Learn Live Sound: Understanding Press Feeds

Live Sound Engineers create press feeds to simplify supplying mixes to media

In the life of an audio engineer, there are many challenges to meet in the process of mixing the sounds of your artist or client, and delivering that sound to the audience. However, there may come a time when you are asked to provide a mix to someone other than the seated guests and ticket holders.  What about delivering the mix to the media, meaning reporters or commentators sent to cover the event for the news?  Some shows are newsworthy enough to attract news crews, reviewers, pundits, maybe even Nightline (think Lady Ga Ga in a dress made of meat, or an appearance by a controversial hardcore group called Body Count).  To help you provide content to these folks without having to distract yourself too much from mixing the show, you should provide a press feed. This is actually pretty simple to setup.

pressWhat is a press feed? It’s a copy of all or some of the sounds of your mix, sent out of your console from a separate output.  This can then be provided to reporters or other news gathering people, to record for broadcast or some other new gathering purpose. Press feeds are usually used at gigs where there is a news event or speech, or a performance that needs to be re-broadcast as part of a segment for television or radio.

Mix wise, setting up these feeds are fairly simple, as they only require the engineer to make a secondary mix. A secondary mix is a good idea for this purpose, as opposed to just splitting the main mix out to the press feed.  This is because the main mix is set up and adjusted based on how it sounds in the PA system, and that mix might not highlight the same elements when reproduced for a broadcast.  Things can get a little tricky when you have limited outputs, especially for secondary mixes (“sends” or “auxs”). Most modern mixers have an auxiliary send section in addition to the main outputs, and depending on the mixer you could have anywhere from two to ten sends to use. Now, in a full event (presenters, bands, MC, etc.) you may be using these auxs as wedge/in ear monitor mixes. Auxiliary sends are the best way on smaller mixers to make a press feed as well, because like the monitor mixes, they need to be independent of the main mix.  This is where the need for several aux mixes starts to add up!

pressYou need to be prepared for the type of events you’re mixing. Successful gigs are always the result of proper planning ahead of time.  What if, after figuring out the aux outputs that you’re going to need for monitors and one press feed, what happens if ten reporters want to tap into your system? Do you give all ten different mixes?  Imagine it: the first reporter asks to plug in. He’s good. But ten minutes later, others are coming over asking for a feed. You can dedicate more auxes, if you aren’t already using them, and if you have them. Unfortunately, you’ll probably run out of auxes before even getting to the stage monitors, and you will have made a LOT of extra work for yourself dialing in these press mixes.  You can get pretty creative as well, as long as you know all your gear’s potential outputs (auxes, direct outs submasters, matrix outs, etc).  One show, I had so many people wanting a feed I ran out and then I had to tell the videographer to take a send of my powered speaker’s parallel out. I’ve even used headphone sends in a pinch. The good news is that, most of the time, the people that need press feeds will probably be fine with the same mix.

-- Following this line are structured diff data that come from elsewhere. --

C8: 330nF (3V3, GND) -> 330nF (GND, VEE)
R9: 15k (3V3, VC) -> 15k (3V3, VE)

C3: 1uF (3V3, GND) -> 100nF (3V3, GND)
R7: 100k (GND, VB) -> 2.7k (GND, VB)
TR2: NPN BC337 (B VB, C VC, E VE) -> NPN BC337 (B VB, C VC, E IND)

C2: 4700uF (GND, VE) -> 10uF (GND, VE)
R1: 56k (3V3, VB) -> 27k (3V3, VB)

If you do these type of events often and need press feeds that feed many different destinations without hogging all your aux outs it would be better to invest in a press box. This is a hardware box that looks like an audio snake and takes an audio output from your mixer and splits it to many mic or line level signals which they can tap into.

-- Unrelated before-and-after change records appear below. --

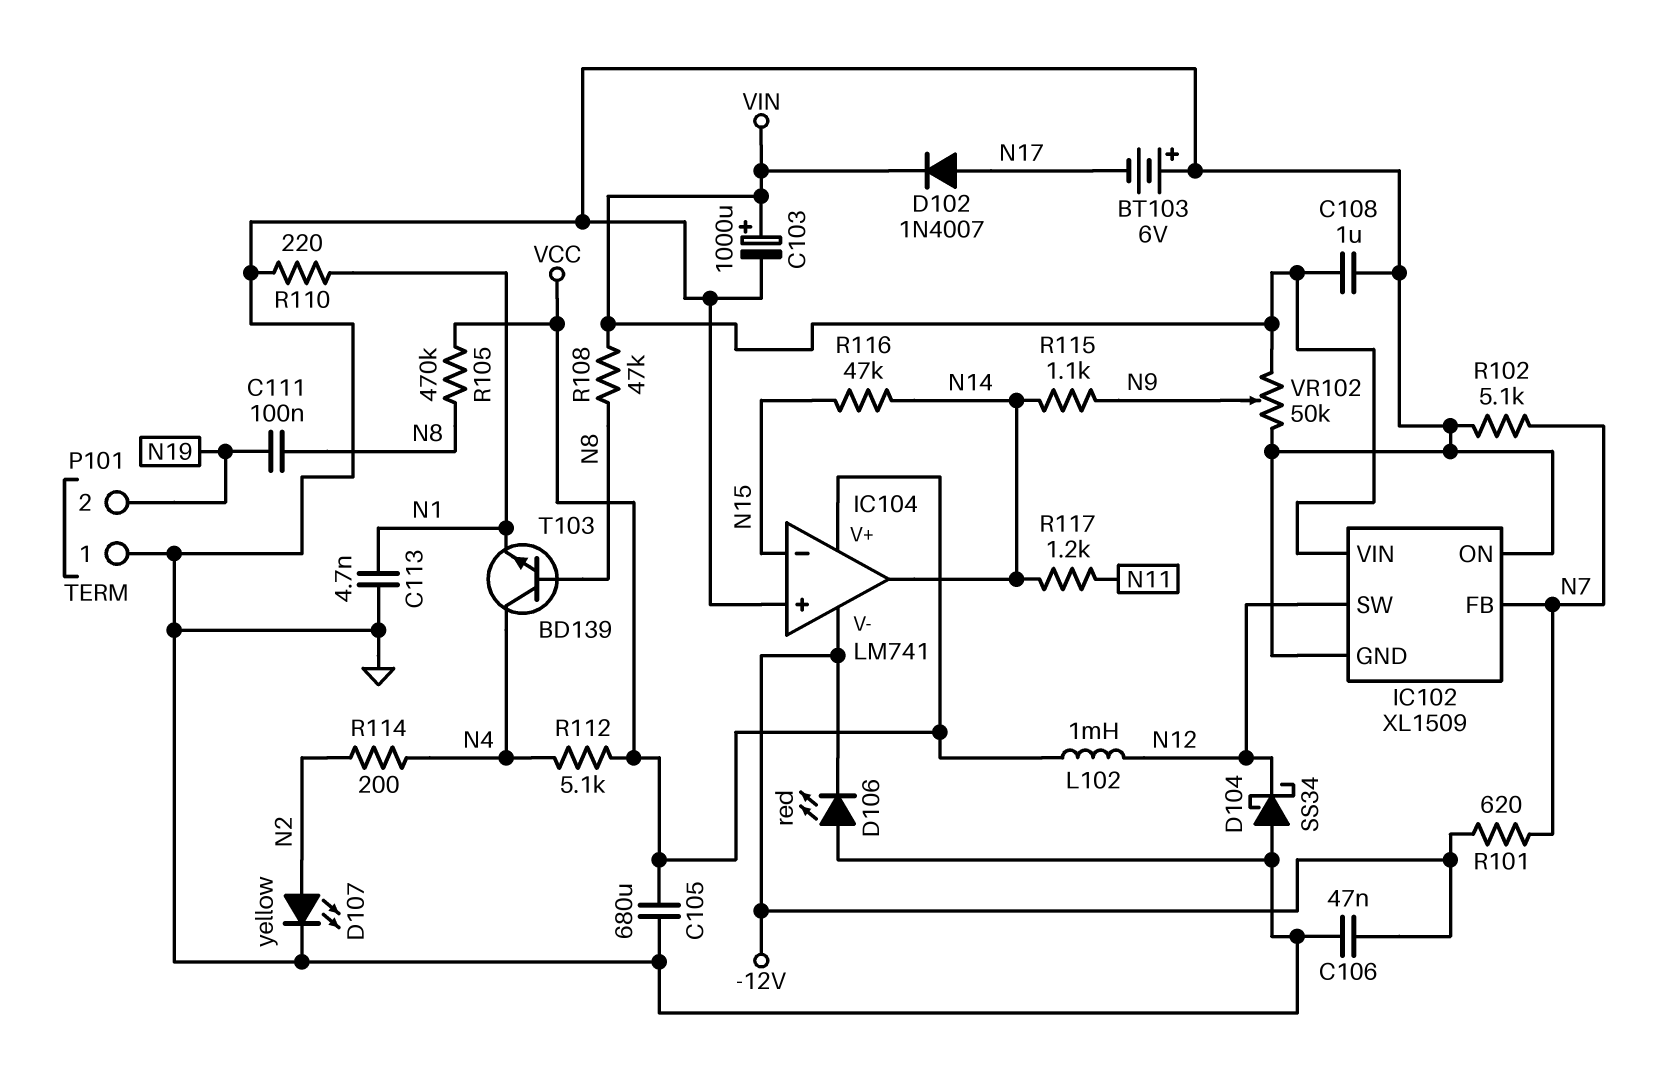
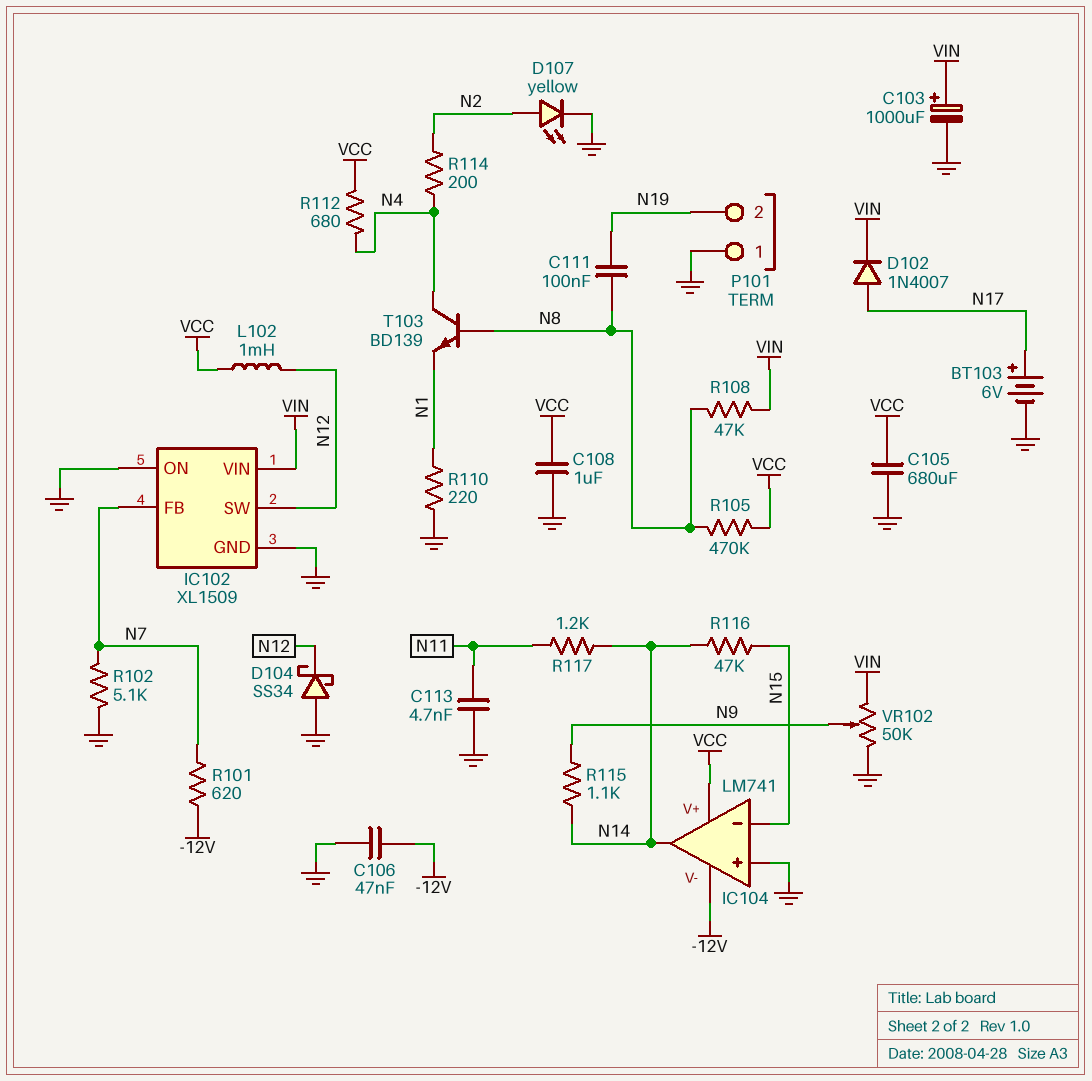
BT103: 6V (plus GND, minus N17) -> 6V (plus N17, minus GND)
C108: 1uF (GND, VIN) -> 1uF (GND, VCC)
C113: 4.7nF (GND, N1) -> 4.7nF (GND, N11)
D106: LED red (A GND, K -12V) -> none
R112: 5.1k (N4, VCC) -> 680 (N4, VCC)

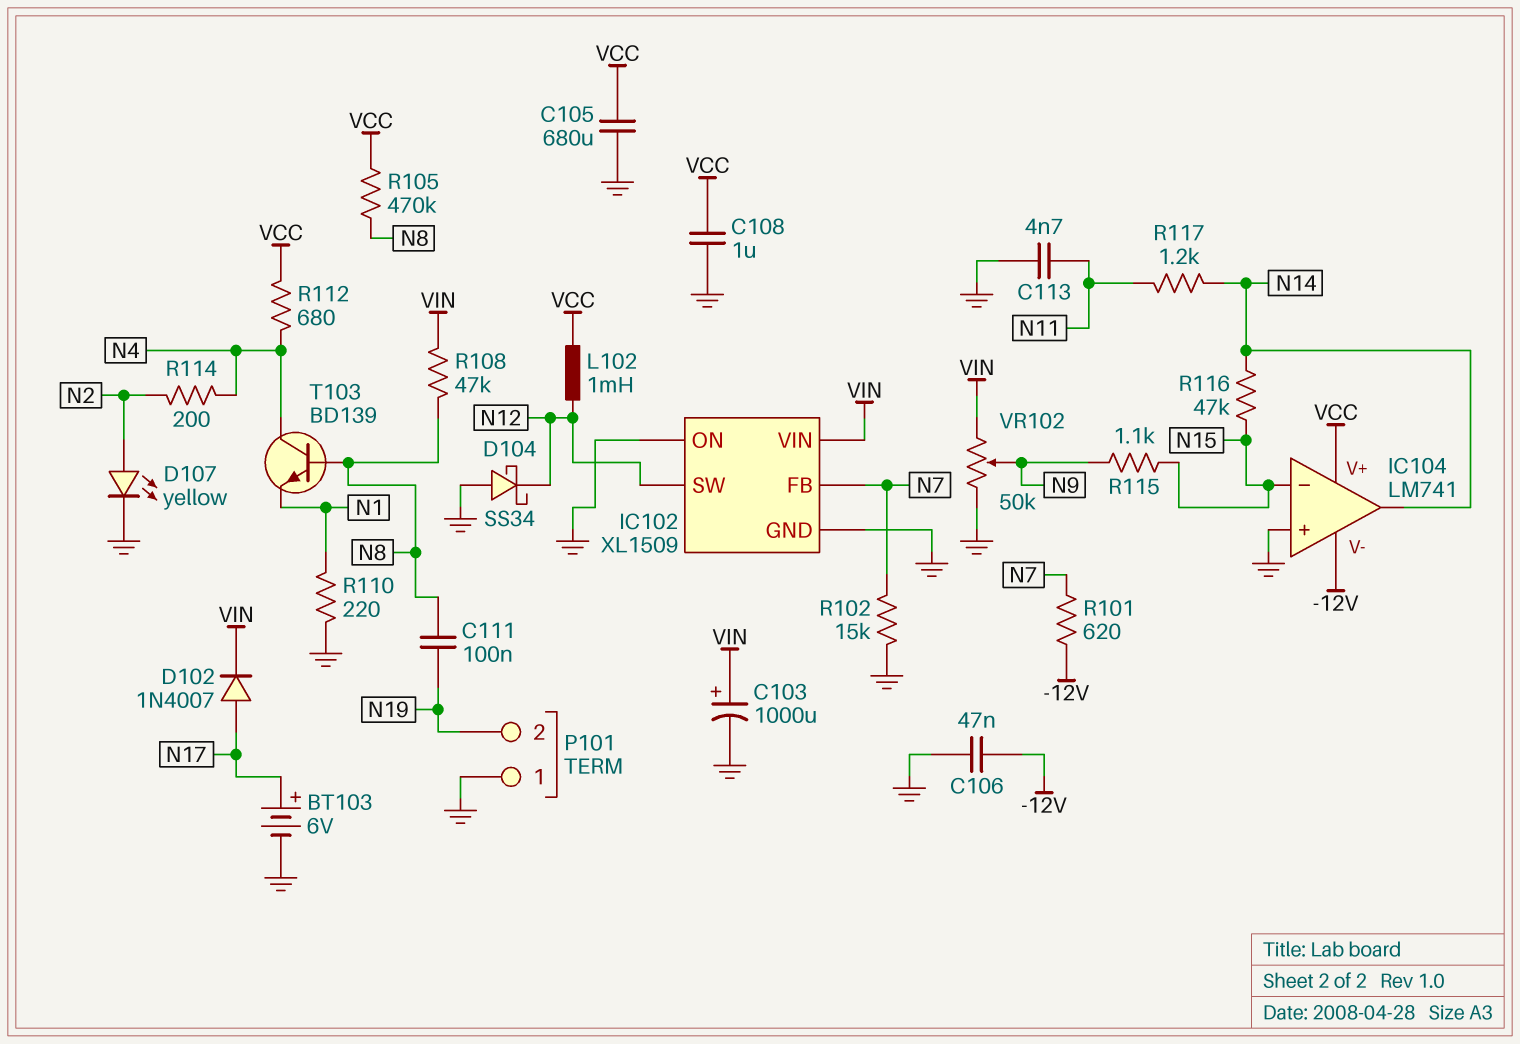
R102: 5.1k (GND, N7) -> 15k (GND, N7)
R115: 1.1k (N9, N14) -> 1.1k (N9, N15)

Press boxes come in two varieties, passive and active. Passive are cheaper, and need a line level signal to feed them, but only put out a mic level signal. Active boxes are powered and are more expensive.  They often have more options though, like outputting mic level and a couple line level signals. This means you can run into another passive box if you still need more outputs. One popular configuration is the 2 in 16 output, and while these can get expensive, they may be just what you need to manage a large press pool at your gig.  If that’s your dilemma, at least you can congratulate yourself for being the engineer at such a notable and newsworthy event!